What is required — Omit all images, then repeat exactly the lines below from the one containing "Чем закладки отлич" through the one containing "No se encontraron resultados", both ends included.

*** Material shown Section Begins ***

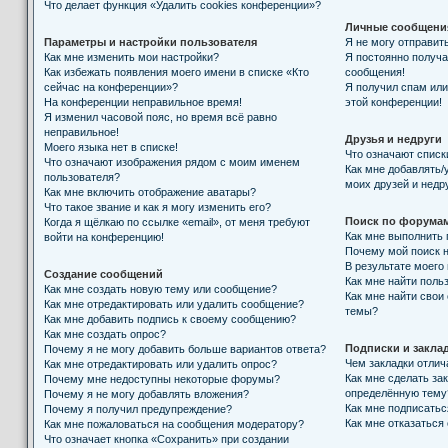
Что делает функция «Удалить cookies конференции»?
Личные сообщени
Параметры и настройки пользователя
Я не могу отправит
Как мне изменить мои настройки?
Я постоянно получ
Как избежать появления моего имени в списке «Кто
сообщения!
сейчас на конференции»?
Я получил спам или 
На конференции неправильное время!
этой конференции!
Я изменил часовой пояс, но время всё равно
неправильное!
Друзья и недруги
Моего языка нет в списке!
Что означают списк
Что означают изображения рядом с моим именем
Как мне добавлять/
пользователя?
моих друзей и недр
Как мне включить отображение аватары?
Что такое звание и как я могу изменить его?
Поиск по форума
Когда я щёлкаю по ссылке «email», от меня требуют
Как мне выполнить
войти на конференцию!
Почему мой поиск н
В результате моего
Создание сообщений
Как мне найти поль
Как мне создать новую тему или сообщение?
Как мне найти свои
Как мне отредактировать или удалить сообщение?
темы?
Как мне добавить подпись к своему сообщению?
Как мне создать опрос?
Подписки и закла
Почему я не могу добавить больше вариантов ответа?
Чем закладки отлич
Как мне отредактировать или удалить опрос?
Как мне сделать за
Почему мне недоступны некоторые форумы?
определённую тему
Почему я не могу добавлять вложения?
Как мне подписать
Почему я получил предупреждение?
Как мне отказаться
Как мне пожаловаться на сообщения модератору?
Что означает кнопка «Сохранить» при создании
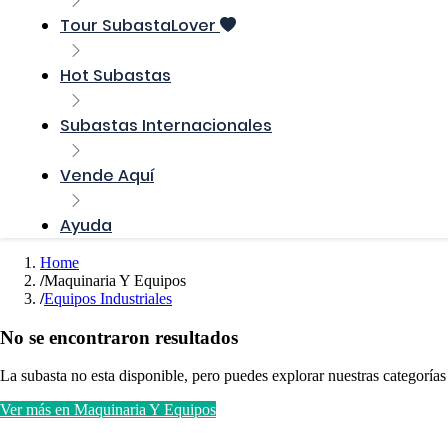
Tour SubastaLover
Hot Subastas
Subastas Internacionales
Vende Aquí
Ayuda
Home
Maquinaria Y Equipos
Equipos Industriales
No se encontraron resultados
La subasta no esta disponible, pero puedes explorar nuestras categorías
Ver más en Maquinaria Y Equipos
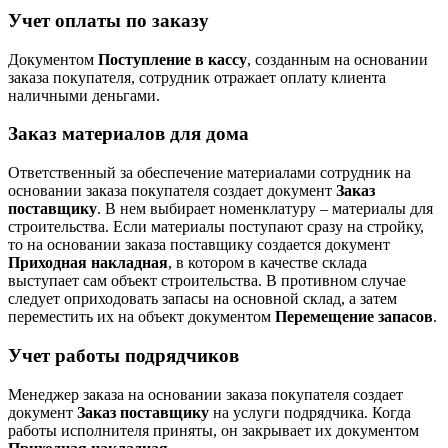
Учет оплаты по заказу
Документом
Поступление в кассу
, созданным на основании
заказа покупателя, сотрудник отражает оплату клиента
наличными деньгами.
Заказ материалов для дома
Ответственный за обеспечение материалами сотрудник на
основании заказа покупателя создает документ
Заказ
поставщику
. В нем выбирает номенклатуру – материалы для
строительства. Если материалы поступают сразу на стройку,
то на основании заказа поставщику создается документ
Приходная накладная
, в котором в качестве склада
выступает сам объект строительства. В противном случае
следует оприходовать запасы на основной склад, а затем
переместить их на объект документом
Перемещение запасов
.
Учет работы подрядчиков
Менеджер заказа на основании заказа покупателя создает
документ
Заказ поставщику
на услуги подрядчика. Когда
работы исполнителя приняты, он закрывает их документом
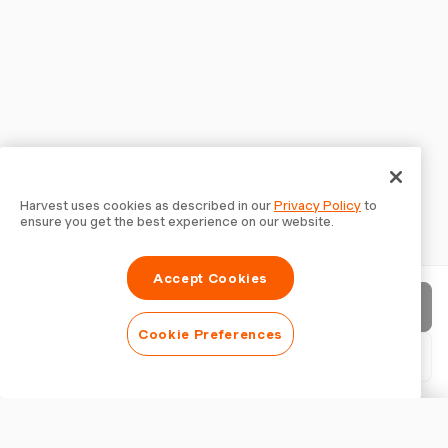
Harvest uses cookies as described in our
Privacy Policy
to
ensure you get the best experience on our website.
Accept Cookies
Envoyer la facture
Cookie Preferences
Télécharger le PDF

*** Material shown Section Ends ***

Worked solution —
Чем закладки отлич
Как мне отредактировать или удалить опрос?
Как мне сделать за
Почему мне недоступны некоторые форумы?
определённую тему
Почему я не могу добавлять вложения?
Как мне подписать
Почему я получил предупреждение?
Как мне отказаться
Как мне пожаловаться на сообщения модератору?
Что означает кнопка «Сохранить» при создании
Tour SubastaLover
Hot Subastas
Subastas Internacionales
Vende Aquí
Ayuda
Home
Maquinaria Y Equipos
Equipos Industriales
No se encontraron resultados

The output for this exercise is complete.